Monrovia VFD gets lifesaving tool
By By Thomas Tingle
Record Managing Editor
Firefighters with the Monrovia Volunteer Fire Department have a new lifesaving tool to use that will enable them to see through smoke, find fires and identify victims.
Known as the Bullard Thermal Imager, volunteers Pete Mehok and Shawn Terry say they've used the imager twice since purchasing the $16,000 unit in September. Funding to purchase the imager came through a $10,000 grant from Sen. Tom Butler and the department's annual family portrait fundraising project.
Placing his hand on the cover of a magazine and holding it there for 30 seconds – then lifting his hand up and pointing the imager down to the cover of the magazine, Terry explained how super-sensitive the imager is and how it works.
"All objects have a certain temperature and emit waves of thermal energy called infrared radiation. The hotter the object, the more energy waves are emitted. A thermal imaging device translates these energy waves into a viewable image to display a black and white picture of a scene," Terry said.
On the screen of a thermal imager, hottest objects show as white, coolest objects show as black and features of other objects show as varying shades of gray.
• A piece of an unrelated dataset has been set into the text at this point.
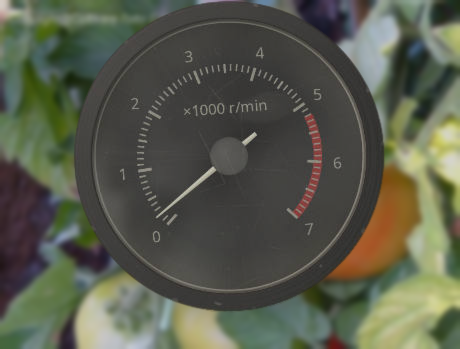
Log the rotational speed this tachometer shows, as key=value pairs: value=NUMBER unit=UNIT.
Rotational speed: value=200 unit=rpm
"The thermal picture helps us see through smoke, find fires and find victims who may be trapped inside a burning structure."
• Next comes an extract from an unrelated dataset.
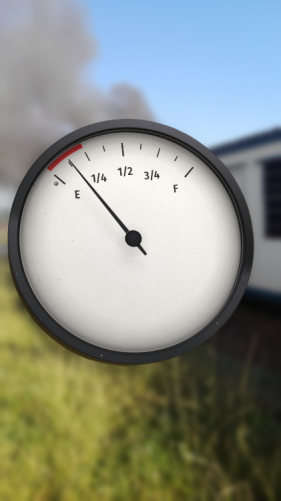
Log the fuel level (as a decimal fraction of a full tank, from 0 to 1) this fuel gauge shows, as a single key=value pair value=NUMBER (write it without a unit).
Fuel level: value=0.125
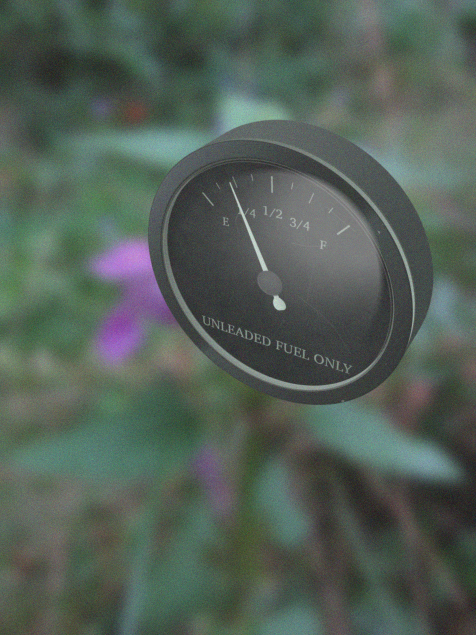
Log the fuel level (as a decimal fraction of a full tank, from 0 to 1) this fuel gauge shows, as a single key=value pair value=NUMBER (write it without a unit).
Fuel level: value=0.25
After pointing the imager down to the cover of the magazine, Terry flipped through several pages of the magazine. The thermal imager was able to pick up the infrared radiation left from when Terry placed his hand on the magazine's cover.
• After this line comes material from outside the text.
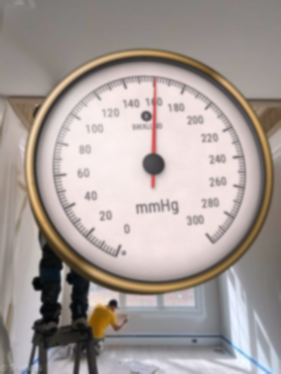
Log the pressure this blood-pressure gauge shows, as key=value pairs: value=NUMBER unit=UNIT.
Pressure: value=160 unit=mmHg
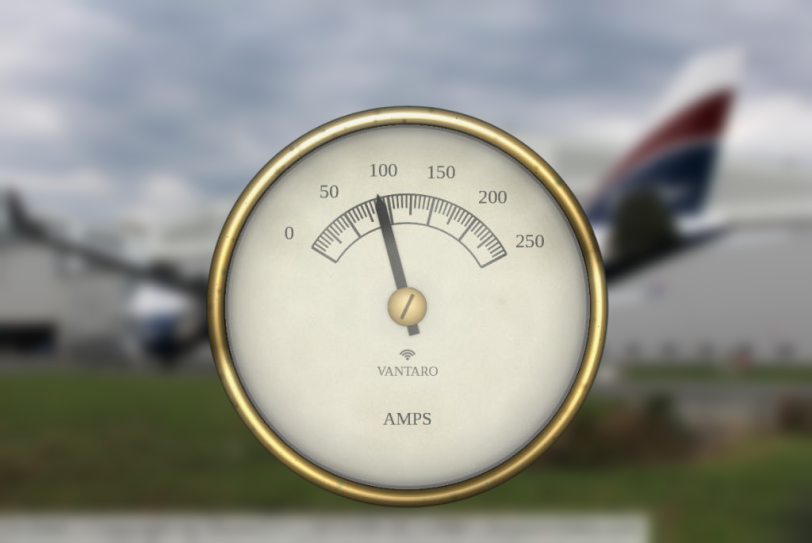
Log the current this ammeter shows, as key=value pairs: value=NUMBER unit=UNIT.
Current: value=90 unit=A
Mehok said the thermal imager can't see through walls, glass or solid objects, but they can detect the heat transferred to the surface of an object.
"Let's say for instance that you smell smoke in your home, but you can't find a visible fire anywhere that would indicate the origin of the smoke. You call us and we come out to your place to see what's going on. Before we had the thermal imager, we would have felt along the walls with our hands, possibly punch a few holes out and try to detect if the smoke and fire is actually coming from somewhere inside the walls," Mehok said. "With the thermal imager, we can point it to the walls and it will detect the heat that is coming from the source. We make the hole in the wall there and put out the fire. Now you don't have holes all over your walls. We've responded to the situation faster."
The Madison Fire Department is the only other fire department in Madison County to have a thermal imager in its possession.
"If it saves only one life, it's paid for itself," Mehok said.
"This is a valuable piece of equipment and easy to use. All of our volunteers have been trained to use it and I'm glad we have it as part of our continued effort to get the best fire fighting and lifesaving equipment available."